The overall F-test is never included in the correction family for Bonferroni/Holm/FDR corrections:

```{code-cell} ipython3
:tags: [remove-output, remove-stderr]
model.find_power(
    sample_size=200,
    target_test="all",
    correction="bonferroni",
)
# "overall" F-test power is NOT reduced by the correction
# Only the individual t-tests are corrected
```

---

## Correction Methods: Technical Summary

| Method | Type | How It Works | Power |
|---|---|---|---|
| **Bonferroni** | FWER | Divides alpha by number of tests: alpha/m | Lowest |
| **Holm** | FWER | Step-down: tests ordered by p-value, thresholds get progressively less strict | >= Bonferroni |
| **FDR** | FDR | Step-up: controls the expected proportion of false discoveries | Highest |
| **Tukey** | FWER | Uses Studentized Range distribution for pairwise factor comparisons | Depends on factor levels |

- **FWER** (Family-Wise Error Rate) -- controls the probability of making **any** false positive. Use when even one false positive is unacceptable.
- **FDR** (False Discovery Rate) -- controls the **proportion** of false positives among significant results. Use when some false positives are tolerable.

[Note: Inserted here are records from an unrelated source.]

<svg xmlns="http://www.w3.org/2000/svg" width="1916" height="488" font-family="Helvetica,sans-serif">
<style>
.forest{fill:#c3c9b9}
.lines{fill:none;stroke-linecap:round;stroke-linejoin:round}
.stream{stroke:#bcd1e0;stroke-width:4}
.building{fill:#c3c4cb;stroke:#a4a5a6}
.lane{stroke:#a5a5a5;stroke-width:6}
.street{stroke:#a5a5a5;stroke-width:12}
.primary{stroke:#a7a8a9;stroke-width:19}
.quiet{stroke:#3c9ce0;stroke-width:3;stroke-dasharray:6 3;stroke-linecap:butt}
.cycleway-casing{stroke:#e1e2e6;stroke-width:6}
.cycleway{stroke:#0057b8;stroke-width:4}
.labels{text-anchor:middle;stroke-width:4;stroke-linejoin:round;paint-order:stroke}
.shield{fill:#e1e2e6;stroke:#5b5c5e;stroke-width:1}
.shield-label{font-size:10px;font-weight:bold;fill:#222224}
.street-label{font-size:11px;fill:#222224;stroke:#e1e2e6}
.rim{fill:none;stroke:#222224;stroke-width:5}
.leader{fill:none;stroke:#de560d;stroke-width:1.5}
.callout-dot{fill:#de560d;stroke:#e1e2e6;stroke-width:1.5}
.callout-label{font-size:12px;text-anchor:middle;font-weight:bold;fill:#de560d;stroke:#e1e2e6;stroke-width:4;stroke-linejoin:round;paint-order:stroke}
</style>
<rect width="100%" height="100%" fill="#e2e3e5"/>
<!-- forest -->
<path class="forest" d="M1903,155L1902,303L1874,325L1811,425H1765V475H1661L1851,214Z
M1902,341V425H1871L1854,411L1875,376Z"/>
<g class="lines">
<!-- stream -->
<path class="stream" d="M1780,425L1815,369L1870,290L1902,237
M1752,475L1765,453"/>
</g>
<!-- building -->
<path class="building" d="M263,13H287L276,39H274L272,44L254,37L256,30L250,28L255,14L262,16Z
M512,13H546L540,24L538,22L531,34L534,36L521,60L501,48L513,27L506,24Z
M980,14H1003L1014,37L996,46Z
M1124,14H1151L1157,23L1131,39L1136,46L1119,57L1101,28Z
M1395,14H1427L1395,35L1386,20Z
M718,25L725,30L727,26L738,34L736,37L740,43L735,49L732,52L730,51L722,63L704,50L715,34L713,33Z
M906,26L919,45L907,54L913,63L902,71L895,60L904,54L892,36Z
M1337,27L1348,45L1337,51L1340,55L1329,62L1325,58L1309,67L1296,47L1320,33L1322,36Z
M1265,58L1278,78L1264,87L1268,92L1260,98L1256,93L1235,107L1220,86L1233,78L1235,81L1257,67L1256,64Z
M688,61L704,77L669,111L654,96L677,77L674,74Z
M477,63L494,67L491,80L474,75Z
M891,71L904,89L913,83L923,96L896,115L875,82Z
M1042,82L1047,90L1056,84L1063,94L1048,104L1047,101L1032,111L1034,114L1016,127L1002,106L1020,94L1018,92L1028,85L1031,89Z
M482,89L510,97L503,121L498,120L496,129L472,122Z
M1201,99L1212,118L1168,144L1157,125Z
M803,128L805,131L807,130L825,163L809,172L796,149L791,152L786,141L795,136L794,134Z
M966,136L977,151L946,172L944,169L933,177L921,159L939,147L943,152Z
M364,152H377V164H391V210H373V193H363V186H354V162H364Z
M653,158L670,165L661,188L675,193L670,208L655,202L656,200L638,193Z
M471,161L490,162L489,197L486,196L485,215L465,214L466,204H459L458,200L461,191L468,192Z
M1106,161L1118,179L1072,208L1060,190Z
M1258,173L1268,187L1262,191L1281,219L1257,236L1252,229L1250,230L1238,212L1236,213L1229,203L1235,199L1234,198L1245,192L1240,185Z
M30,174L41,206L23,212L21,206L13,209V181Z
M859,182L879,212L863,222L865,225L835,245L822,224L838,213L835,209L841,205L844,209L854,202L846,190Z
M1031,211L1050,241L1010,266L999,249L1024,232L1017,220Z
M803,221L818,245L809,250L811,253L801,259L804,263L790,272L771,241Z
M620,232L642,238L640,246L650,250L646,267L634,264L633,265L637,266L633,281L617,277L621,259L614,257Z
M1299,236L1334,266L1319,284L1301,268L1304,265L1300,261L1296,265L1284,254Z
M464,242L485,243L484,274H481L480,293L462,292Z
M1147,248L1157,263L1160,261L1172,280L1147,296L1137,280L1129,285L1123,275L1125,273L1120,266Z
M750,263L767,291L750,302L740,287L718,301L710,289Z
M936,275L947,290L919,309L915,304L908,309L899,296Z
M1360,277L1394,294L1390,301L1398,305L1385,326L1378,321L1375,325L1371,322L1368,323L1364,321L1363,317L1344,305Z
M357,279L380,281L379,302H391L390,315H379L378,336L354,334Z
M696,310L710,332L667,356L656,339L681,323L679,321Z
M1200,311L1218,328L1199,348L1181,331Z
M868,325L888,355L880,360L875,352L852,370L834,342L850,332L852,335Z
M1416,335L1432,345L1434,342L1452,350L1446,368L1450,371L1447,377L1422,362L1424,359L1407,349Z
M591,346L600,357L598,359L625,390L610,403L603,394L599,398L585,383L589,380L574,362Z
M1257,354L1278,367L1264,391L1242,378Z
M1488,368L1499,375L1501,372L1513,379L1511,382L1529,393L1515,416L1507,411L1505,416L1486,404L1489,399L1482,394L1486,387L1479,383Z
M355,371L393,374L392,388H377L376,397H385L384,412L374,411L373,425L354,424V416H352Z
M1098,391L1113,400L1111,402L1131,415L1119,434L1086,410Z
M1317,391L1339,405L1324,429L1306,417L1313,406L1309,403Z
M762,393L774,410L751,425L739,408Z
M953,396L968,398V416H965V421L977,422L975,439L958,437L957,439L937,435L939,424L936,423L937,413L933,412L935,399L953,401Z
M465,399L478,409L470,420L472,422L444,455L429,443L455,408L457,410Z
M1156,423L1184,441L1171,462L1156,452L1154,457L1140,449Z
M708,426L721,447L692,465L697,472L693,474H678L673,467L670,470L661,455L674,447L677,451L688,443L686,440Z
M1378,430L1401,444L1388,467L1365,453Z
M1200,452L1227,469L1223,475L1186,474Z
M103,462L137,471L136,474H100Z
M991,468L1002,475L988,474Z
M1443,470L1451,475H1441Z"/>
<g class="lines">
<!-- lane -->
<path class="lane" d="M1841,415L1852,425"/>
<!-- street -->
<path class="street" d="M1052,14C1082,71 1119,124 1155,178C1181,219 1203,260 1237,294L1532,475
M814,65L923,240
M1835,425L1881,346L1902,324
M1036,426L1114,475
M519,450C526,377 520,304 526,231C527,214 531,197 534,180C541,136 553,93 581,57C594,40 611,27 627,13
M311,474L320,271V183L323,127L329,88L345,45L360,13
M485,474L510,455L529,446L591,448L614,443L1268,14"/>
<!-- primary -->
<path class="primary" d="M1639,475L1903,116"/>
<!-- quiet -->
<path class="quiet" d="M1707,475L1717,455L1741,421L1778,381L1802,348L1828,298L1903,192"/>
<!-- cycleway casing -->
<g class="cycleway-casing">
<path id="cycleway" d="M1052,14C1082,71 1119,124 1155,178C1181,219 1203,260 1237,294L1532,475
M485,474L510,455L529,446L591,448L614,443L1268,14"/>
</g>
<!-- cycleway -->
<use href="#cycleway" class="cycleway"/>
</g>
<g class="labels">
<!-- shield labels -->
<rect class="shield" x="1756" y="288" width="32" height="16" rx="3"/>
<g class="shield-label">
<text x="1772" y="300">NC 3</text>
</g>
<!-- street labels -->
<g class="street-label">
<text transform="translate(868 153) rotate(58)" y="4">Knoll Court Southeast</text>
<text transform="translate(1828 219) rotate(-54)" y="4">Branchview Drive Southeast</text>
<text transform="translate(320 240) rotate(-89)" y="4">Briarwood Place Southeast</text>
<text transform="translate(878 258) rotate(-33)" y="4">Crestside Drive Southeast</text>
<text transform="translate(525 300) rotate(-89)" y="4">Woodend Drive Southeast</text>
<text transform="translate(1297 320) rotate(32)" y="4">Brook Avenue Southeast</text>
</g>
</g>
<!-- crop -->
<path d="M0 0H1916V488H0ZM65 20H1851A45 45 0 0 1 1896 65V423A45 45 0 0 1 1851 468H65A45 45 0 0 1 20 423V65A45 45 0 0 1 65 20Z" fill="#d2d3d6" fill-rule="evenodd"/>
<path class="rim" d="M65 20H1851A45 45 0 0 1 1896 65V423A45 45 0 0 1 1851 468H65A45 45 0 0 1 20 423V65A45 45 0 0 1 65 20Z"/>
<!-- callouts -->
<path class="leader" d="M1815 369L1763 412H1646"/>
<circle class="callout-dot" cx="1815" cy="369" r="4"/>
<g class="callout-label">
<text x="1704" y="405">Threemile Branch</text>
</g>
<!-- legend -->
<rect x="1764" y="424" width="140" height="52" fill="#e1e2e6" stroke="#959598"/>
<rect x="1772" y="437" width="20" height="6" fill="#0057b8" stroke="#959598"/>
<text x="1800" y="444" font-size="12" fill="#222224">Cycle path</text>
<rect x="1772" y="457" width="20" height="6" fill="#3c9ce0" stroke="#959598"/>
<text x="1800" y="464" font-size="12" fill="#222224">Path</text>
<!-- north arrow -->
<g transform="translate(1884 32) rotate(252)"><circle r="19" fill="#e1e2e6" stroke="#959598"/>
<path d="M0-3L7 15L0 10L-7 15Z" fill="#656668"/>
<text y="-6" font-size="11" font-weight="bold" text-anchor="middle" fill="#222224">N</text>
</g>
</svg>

MCPower precomputes correction-adjusted critical values **before** running simulations, so there is no runtime overhead from using a correction.

---

## Next Steps

- **[Tutorial: ANOVA & Post-Hoc Comparisons](anova-posthoc.md)** -- using Tukey correction with factor variables
- **[Scenario Analysis](../concepts/scenario-analysis.md)** -- combining corrections with robustness testing
- **[API Reference](../api/index.md)** -- full `find_power()` and `find_sample_size()` parameter documentation

---

## References

- Dunn, O. J. (1961). Multiple comparisons among means. *Journal of the American Statistical Association*, *56*(293), 52--64.
- Holm, S. (1979). A simple sequentially rejective multiple test procedure. *Scandinavian Journal of Statistics*, *6*(2), 65--70.
- Benjamini, Y., & Hochberg, Y. (1995). Controlling the false discovery rate: A practical and powerful approach to multiple testing. *Journal of the Royal Statistical Society: Series B*, *57*(1), 289--300.
- Tukey, J. W. (1953). *The problem of multiple comparisons*. Unpublished manuscript, Princeton University.